Ling hopes to get 10,000 APIs onto its platform as quickly as possible — and then get to 100,000 soon. The reason for this is that the team also looks at InstantAPI as an API discovery platform. And there more APIs there are, the more interesting that service becomes. What exactly that will look like remains to be seen, but as Ling noted, “once you have lots of apps on the platform, the marketplace changes.”

InstantAPI was founded by Ling (CEO), Sunil Kumar (CTO), Jay Reed (COO), Mimi Ling (CFO) and Lukas Druks. The company is mostly self-funded, though it did raise some money when it participated in the Tech Wildcatters accelerator earlier this year.

Disrupt Q&A

How do you respond to engineers who think they can build this themselves.

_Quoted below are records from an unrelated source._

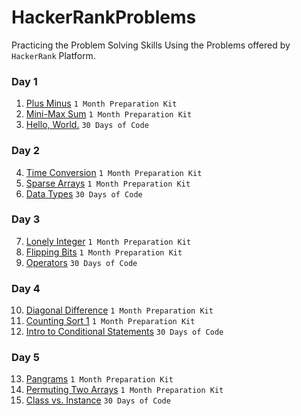 # HackerRankProblems
Practicing the Problem Solving Skills Using the Problems offered by `HackerRank` Platform.

### Day 1

1. [Plus Minus](1%20Month%20Preparation%20Kit/Day%201/Plus%20Minus.cpp) `1 Month Preparation Kit`
2. [Mini-Max Sum](1%20Month%20Preparation%20Kit/Day%201/Mini-Max%20Sum.cpp) `1 Month Preparation Kit`
3. [Hello, World.](30%20Days%20of%20Code/Day%201/Hello%20World.java) `30 Days of Code`

### Day 2

4. [Time Conversion](1%20Month%20Preparation%20Kit/Day%202/Time%20Conversion.cpp) `1 Month Preparation Kit`
5. [Sparse Arrays](1%20Month%20Preparation%20Kit/Day%202/Sparse%20Arrays.cpp) `1 Month Preparation Kit`
6. [Data Types](30%20Days%20of%20Code/Day%202/Data%20Types.java) `30 Days of Code`

### Day 3

7. [Lonely Integer](1%20Month%20Preparation%20Kit/Day%203/Lonely%20Integer.cpp) `1 Month Preparation Kit`
8. [Flipping Bits](1%20Month%20Preparation%20Kit/Day%203/Flipping%20Bits.cpp) `1 Month Preparation Kit`
9. [Operators](30%20Days%20of%20Code/Day%203/Operators.java) `30 Days of Code`


### Day 4

10. [Diagonal Difference](1%20Month%20Preparation%20Kit/Day%204/Diagonal%20Difference.cpp) `1 Month Preparation Kit`
11. [Counting Sort 1](1%20Month%20Preparation%20Kit/Day%204/Counting%20Sort%201.cpp) `1 Month Preparation Kit`
12. [Intro to Conditional Statements](30%20Days%20of%20Code/Day%204/Intro%20to%20Conditional%20Statements.java) `30 Days of Code`

### Day 5

13. [Pangrams](1%20Month%20Preparation%20Kit/Day%205/Pangrams.cpp) `1 Month Preparation Kit`
14. [Permuting Two Arrays](1%20Month%20Preparation%20Kit/Day%205/Permuting%20Two%20Arrays.cpp) `1 Month Preparation Kit`
15. [Class vs. Instance](30%20Days%20of%20Code/Day%204/Class%20vs.%20Instance.java) `30 Days of Code`


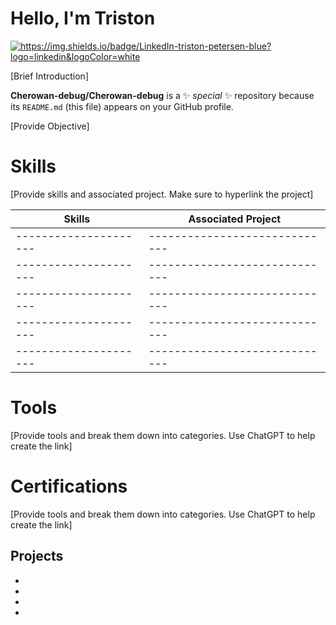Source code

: # Hello, I'm Triston
<a href="www.linkedin.com/in/triston-petersen-9b164733b"><img src="https://img.shields.io/badge/LinkedIn-triston-petersen-blue?logo=linkedin&logoColor=white" alt="https://img.shields.io/badge/LinkedIn-triston-petersen-blue?logo=linkedin&logoColor=white"/></a>

[Brief Introduction]

**Cherowan-debug/Cherowan-debug** is a ✨ _special_ ✨ repository because its `README.md` (this file) appears on your GitHub profile.

[Provide Objective]


# Skills
[Provide skills and associated project. Make sure to hyperlink the project]

| Skills              | Associated Project          |
|---------------------|-----------------------------|
|---------------------|-----------------------------|
|---------------------|-----------------------------|
|---------------------|-----------------------------|
|---------------------|-----------------------------|
|---------------------|-----------------------------|

# Tools
[Provide tools and break them down into categories. Use ChatGPT to help create the link]

<div>

  
</div>

# Certifications
[Provide tools and break them down into categories. Use ChatGPT to help create the link]

## Projects
-
-
-
-


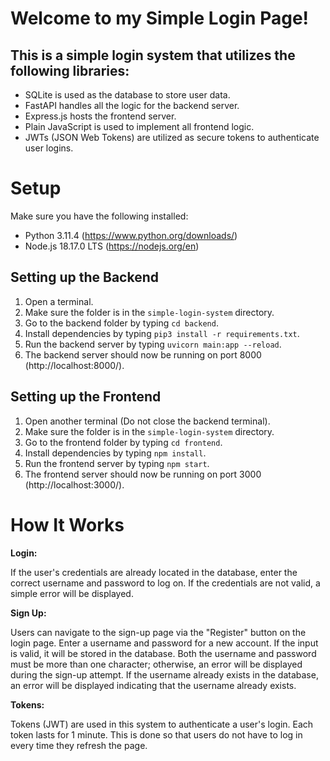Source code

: # Welcome to my Simple Login Page!

## This is a simple login system that utilizes the following libraries:

- SQLite is used as the database to store user data.
- FastAPI handles all the logic for the backend server.
- Express.js hosts the frontend server.
- Plain JavaScript is used to implement all frontend logic.
- JWTs (JSON Web Tokens) are utilized as secure tokens to authenticate user logins.

# Setup

Make sure you have the following installed:

- Python 3.11.4 (https://www.python.org/downloads/)
- Node.js 18.17.0 LTS (https://nodejs.org/en)

## Setting up the Backend

1. Open a terminal.
2. Make sure the folder is in the `simple-login-system` directory.
3. Go to the backend folder by typing `cd backend`.
4. Install dependencies by typing `pip3 install -r requirements.txt`.
5. Run the backend server by typing `uvicorn main:app --reload`.
6. The backend server should now be running on port 8000 (http://localhost:8000/).

## Setting up the Frontend

1. Open another terminal (Do not close the backend terminal).
2. Make sure the folder is in the `simple-login-system` directory.
3. Go to the frontend folder by typing `cd frontend`.
4. Install dependencies by typing `npm install`.
5. Run the frontend server by typing `npm start`.
6. The frontend server should now be running on port 3000 (http://localhost:3000/).

# How It Works

**Login:**

If the user's credentials are already located in the database, enter the correct username and password to log on. If the credentials are not valid, a simple error will be displayed.

**Sign Up:**

Users can navigate to the sign-up page via the "Register" button on the login page. Enter a username and password for a new account. If the input is valid, it will be stored in the database. Both the username and password must be more than one character; otherwise, an error will be displayed during the sign-up attempt. If the username already exists in the database, an error will be displayed indicating that the username already exists.

**Tokens:**

Tokens (JWT) are used in this system to authenticate a user's login. Each token lasts for 1 minute. This is done so that users do not have to log in every time they refresh the page.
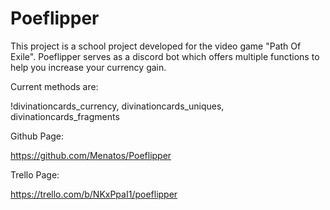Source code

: # Poeflipper

This project is a school project developed for the video game "Path Of Exile".
Poeflipper serves as a discord bot which offers multiple functions to help you increase your currency gain.

Current methods are:

!divinationcards_currency, divinationcards_uniques, divinationcards_fragments


Github Page:

https://github.com/Menatos/Poeflipper


Trello Page:

https://trello.com/b/NKxPpaI1/poeflipper

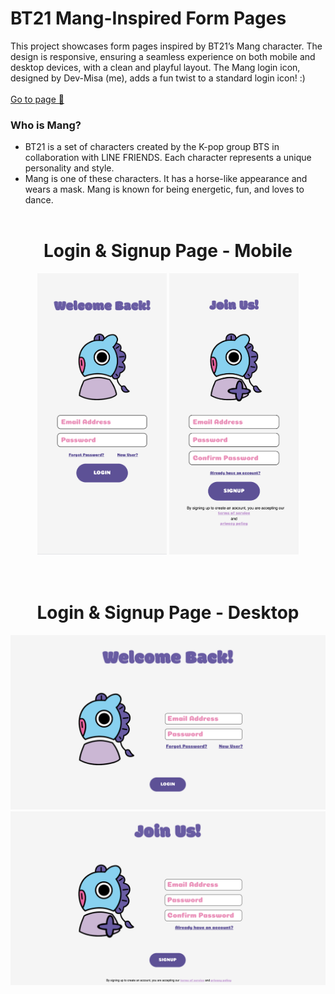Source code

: # BT21 Mang-Inspired Form Pages
This project showcases form pages inspired by BT21’s Mang character. The design is responsive, ensuring a seamless experience on both mobile and desktop devices, with a clean and playful layout. The Mang login icon, designed by Dev-Misa (me), adds a fun twist to a standard login icon! :)<br><br>
[Go to page 🚀](https://dev-misa.github.io/mang-login-signup-page/)
### Who is Mang?
* BT21 is a set of characters created by the K-pop group BTS in collaboration with LINE FRIENDS. Each character represents a unique personality and style.
* Mang is one of these characters. It has a horse-like appearance and wears a mask. Mang is known for being energetic, fun, and loves to dance.
<br><br>
<div align="center">
  <h1>Login & Signup Page - Mobile</h1>
  <img src="images/mobile-lg.png" height="450">
  <img src="images/mobile-su.png" height="450">
</div>
<br><br>
<div align="center">
  <h1>Login & Signup Page - Desktop</h1>
  <img src="images/desktop-lg.png">
  <img src="images/desktop-su.png">
</div>

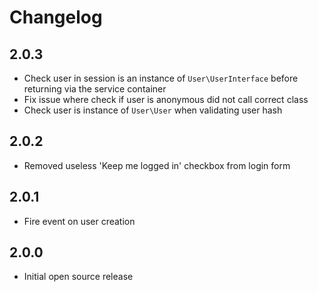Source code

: # Changelog

## 2.0.3

- Check user in session is an instance of `User\UserInterface` before returning via the service container
- Fix issue where check if user is anonymous did not call correct class
- Check user is instance of `User\User` when validating user hash

## 2.0.2

- Removed useless 'Keep me logged in' checkbox from login form

## 2.0.1

- Fire event on user creation

## 2.0.0

- Initial open source release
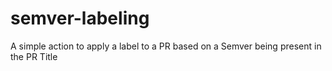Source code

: # semver-labeling
A simple action to apply a label to a PR based on a Semver being present in the PR Title
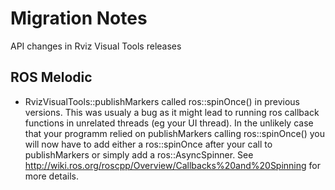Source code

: # Migration Notes

API changes in Rviz Visual Tools releases

## ROS Melodic

- RvizVisualTools::publishMarkers called ros::spinOnce() in previous versions. This was usualy a bug as it might lead to running ros callback functions in unrelated threads (eg your UI thread). In the unlikely case that your programm relied on publishMarkers calling ros::spinOnce() you will now have to add either a ros::spinOnce after your call to publishMarkers or simply add a ros::AsyncSpinner. See http://wiki.ros.org/roscpp/Overview/Callbacks%20and%20Spinning for more details.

Building an API isn’t that hard for an engineer, but when it comes to scaling it and doing more complex integrations, it can take a long time. With us, they can be up in five minutes.

Can you talk more about the companies that have signed up.

We were surprised by how many enterprises approached us. Because of this, we are now hiring enterprise sales people. When it comes to the enterprise, barriers to acceptance and how you sell changes radically.

Can you talk more about the team?

We have two technical people. A product manager, our CPA Mimi and people who help us with design, etc.

Who are your competitors? Mashape?

Mashery, Layer 7, etc. But we don’t do API management beyond what we have to do.